TASK GOAL.
Using the records that follow, copy every line containing the word "middle".

Start of PROVIDED INFORMATION

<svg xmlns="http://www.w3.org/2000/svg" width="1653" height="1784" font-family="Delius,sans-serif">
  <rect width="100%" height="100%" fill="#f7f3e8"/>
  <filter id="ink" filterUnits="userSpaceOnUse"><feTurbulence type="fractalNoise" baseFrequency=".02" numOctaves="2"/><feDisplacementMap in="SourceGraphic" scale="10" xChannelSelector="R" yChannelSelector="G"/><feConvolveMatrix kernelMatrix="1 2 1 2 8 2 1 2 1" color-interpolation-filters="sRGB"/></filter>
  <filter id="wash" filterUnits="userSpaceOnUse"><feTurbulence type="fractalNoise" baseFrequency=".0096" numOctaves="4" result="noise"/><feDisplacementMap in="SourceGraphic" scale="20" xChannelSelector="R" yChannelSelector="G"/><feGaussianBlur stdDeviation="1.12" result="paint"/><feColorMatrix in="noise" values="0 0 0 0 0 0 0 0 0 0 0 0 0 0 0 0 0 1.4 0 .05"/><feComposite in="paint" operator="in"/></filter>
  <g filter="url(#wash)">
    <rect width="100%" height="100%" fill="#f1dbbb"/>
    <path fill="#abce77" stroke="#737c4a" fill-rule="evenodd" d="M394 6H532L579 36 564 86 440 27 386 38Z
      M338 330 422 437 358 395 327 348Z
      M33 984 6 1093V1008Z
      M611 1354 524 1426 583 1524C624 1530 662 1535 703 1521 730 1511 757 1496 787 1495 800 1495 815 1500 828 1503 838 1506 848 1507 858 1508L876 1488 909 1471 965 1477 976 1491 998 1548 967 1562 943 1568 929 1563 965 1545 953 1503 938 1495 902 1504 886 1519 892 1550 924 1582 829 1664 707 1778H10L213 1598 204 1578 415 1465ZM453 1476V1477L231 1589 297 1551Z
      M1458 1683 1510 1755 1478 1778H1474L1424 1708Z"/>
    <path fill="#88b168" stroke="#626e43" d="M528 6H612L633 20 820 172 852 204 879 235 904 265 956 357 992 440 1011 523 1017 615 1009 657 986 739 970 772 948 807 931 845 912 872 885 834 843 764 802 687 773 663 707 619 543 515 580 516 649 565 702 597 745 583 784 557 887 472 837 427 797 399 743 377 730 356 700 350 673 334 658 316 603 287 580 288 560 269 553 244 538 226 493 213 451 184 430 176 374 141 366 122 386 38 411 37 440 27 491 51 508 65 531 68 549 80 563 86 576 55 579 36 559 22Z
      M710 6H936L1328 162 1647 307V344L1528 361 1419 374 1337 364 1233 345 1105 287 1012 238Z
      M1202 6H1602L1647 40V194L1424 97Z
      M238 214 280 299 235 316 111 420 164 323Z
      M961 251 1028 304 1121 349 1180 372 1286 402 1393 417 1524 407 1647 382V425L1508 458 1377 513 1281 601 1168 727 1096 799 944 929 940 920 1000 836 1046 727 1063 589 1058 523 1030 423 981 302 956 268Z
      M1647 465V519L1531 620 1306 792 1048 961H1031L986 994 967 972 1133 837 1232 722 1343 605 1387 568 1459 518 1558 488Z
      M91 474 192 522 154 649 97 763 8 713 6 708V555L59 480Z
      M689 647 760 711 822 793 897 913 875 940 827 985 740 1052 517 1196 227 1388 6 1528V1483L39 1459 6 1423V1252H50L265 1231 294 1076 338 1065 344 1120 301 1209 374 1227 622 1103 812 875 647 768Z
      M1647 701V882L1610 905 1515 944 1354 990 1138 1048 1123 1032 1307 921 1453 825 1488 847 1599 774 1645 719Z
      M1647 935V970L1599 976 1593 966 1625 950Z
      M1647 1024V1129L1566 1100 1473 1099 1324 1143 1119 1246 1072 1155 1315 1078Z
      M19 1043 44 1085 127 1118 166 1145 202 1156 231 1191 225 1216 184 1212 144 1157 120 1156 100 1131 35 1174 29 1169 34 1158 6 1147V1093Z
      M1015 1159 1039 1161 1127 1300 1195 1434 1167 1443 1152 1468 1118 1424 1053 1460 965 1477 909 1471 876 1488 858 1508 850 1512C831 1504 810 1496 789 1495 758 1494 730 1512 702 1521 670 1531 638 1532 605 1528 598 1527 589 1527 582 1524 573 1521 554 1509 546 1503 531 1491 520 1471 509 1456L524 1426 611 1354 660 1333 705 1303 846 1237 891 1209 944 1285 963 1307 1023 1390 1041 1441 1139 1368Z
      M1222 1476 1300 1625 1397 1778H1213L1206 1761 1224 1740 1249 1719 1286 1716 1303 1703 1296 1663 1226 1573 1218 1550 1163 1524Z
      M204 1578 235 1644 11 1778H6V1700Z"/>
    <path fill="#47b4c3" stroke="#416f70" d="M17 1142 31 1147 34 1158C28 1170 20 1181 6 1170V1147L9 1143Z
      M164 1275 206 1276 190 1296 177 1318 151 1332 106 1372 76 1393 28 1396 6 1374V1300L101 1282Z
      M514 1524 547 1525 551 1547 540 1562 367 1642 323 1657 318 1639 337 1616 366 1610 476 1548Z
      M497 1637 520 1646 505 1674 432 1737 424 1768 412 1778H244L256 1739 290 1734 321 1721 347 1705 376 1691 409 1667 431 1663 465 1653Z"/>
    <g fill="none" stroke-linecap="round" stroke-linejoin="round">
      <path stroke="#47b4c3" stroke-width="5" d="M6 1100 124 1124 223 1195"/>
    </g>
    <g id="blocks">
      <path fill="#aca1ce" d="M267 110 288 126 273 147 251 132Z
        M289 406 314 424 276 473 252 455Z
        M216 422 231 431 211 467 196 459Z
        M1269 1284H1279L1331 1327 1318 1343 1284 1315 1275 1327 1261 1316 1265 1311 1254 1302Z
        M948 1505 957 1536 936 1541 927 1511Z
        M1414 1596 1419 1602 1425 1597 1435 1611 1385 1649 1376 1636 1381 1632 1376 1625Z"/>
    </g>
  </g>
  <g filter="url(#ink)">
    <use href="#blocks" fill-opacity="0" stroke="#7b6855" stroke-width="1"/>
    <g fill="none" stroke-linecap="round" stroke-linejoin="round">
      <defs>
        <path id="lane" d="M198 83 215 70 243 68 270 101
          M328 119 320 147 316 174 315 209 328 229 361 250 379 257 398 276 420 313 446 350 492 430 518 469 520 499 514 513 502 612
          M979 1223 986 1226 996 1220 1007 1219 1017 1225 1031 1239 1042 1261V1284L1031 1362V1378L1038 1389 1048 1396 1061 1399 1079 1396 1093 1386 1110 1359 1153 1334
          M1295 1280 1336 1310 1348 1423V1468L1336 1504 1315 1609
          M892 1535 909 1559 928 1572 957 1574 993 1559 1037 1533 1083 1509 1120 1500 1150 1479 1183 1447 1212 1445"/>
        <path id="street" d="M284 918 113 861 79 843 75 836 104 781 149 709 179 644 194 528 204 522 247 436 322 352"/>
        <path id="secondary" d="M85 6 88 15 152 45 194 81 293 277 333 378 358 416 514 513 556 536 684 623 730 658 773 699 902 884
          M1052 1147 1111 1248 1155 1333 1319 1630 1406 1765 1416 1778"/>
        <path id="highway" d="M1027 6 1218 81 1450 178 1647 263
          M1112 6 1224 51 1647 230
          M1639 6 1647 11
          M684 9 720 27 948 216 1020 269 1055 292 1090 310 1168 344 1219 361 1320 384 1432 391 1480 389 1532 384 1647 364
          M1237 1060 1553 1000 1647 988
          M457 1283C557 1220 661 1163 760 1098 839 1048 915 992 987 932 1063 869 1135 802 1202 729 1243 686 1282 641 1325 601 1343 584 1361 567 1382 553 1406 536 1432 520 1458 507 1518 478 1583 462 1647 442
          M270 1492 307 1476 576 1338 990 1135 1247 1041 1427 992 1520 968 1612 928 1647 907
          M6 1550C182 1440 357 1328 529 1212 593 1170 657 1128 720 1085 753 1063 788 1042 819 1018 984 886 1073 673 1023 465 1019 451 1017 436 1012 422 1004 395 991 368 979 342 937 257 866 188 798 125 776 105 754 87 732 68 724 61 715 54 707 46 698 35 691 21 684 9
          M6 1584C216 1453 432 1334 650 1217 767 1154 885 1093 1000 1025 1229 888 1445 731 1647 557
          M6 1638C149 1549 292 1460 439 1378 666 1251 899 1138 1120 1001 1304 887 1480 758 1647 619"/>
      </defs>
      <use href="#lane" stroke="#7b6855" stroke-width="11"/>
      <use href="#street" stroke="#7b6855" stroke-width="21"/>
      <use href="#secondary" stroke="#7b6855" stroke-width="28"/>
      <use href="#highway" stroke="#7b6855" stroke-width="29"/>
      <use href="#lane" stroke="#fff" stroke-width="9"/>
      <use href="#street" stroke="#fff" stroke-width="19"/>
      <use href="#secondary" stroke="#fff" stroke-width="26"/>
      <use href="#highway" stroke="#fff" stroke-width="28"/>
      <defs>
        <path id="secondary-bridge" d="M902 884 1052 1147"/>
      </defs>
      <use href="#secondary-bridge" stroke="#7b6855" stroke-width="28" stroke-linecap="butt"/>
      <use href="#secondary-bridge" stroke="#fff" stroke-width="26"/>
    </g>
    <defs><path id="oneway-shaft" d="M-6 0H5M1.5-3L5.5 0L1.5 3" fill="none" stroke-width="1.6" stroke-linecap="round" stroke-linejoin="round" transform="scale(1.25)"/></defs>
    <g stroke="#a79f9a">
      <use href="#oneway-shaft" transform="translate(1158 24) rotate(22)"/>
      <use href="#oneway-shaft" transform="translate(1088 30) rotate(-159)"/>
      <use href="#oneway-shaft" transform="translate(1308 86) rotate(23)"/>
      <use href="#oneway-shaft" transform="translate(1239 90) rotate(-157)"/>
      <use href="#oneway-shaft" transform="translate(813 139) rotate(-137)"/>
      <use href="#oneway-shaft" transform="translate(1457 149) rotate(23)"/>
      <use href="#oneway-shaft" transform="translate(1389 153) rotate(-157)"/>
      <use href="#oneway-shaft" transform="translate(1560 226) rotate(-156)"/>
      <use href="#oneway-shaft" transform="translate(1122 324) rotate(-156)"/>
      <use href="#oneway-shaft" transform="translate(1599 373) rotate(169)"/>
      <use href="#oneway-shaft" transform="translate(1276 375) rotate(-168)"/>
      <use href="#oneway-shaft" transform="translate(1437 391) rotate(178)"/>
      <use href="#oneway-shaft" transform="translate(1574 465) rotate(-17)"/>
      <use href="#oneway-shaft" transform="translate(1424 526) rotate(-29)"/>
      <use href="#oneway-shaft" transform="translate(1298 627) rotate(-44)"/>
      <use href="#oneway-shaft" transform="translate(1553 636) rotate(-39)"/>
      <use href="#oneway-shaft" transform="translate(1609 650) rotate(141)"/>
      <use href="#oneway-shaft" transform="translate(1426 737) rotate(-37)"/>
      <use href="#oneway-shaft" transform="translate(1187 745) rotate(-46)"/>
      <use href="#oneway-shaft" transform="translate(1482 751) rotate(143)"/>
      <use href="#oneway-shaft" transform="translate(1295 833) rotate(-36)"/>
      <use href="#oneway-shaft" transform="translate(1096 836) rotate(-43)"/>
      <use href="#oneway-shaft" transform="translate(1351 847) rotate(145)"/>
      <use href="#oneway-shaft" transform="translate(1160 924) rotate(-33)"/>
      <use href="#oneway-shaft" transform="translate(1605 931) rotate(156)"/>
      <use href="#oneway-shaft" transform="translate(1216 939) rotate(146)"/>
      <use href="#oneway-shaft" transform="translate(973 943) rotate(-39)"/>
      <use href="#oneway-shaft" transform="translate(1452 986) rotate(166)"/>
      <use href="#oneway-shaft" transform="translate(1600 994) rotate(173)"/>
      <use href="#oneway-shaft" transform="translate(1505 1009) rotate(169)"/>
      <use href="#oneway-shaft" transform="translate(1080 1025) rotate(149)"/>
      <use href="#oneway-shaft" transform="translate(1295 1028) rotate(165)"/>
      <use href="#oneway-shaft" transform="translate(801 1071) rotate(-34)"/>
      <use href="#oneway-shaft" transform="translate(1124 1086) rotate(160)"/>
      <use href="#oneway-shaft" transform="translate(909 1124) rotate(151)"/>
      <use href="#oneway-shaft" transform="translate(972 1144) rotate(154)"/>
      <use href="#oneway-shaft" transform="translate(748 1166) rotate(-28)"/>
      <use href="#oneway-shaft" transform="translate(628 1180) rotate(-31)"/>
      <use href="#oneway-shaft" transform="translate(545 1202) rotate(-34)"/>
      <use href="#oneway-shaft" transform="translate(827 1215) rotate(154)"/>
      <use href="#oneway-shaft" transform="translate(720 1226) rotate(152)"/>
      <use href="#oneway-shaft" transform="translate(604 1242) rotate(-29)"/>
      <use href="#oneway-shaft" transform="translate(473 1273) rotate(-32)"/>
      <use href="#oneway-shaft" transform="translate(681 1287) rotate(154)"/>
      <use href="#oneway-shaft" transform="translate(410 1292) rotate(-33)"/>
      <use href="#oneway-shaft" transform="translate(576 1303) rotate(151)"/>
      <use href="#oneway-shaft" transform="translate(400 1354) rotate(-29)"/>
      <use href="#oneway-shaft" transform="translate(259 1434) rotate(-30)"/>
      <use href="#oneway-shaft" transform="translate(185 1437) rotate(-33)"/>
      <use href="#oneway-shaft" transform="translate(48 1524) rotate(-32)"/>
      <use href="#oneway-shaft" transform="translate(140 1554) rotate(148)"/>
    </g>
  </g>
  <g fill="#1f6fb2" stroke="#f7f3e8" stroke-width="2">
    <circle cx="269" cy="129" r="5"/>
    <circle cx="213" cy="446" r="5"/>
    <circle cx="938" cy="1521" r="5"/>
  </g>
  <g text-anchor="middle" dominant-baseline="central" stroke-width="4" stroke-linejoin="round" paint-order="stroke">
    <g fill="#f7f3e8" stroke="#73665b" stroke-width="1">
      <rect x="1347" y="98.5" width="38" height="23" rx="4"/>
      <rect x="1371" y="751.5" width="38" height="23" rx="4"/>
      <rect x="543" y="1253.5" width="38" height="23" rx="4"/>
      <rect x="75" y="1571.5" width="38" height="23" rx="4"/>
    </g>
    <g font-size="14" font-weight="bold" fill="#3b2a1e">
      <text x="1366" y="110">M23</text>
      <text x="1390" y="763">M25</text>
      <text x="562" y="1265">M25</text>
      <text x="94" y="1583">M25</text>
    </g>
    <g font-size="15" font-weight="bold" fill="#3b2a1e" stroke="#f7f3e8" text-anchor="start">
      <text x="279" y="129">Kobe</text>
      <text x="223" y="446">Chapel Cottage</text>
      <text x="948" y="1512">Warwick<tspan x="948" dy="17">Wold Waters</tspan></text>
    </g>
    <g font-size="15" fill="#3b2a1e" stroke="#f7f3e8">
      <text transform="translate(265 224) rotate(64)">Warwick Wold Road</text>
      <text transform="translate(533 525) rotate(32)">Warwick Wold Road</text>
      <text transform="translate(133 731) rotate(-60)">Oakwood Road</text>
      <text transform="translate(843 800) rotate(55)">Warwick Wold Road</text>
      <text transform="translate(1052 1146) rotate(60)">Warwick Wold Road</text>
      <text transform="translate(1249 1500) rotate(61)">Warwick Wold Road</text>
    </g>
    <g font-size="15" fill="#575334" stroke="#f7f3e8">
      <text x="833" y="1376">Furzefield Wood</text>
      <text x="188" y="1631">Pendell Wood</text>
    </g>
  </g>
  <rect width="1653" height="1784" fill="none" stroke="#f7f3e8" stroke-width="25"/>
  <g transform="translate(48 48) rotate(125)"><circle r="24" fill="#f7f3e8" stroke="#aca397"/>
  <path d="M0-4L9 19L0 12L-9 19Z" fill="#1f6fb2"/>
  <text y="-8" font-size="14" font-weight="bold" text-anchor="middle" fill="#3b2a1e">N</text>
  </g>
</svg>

End of PROVIDED INFORMATION

WRITTEN ANSWER.
  <g text-anchor="middle" dominant-baseline="central" stroke-width="4" stroke-linejoin="round" paint-order="stroke">
  <text y="-8" font-size="14" font-weight="bold" text-anchor="middle" fill="#3b2a1e">N</text>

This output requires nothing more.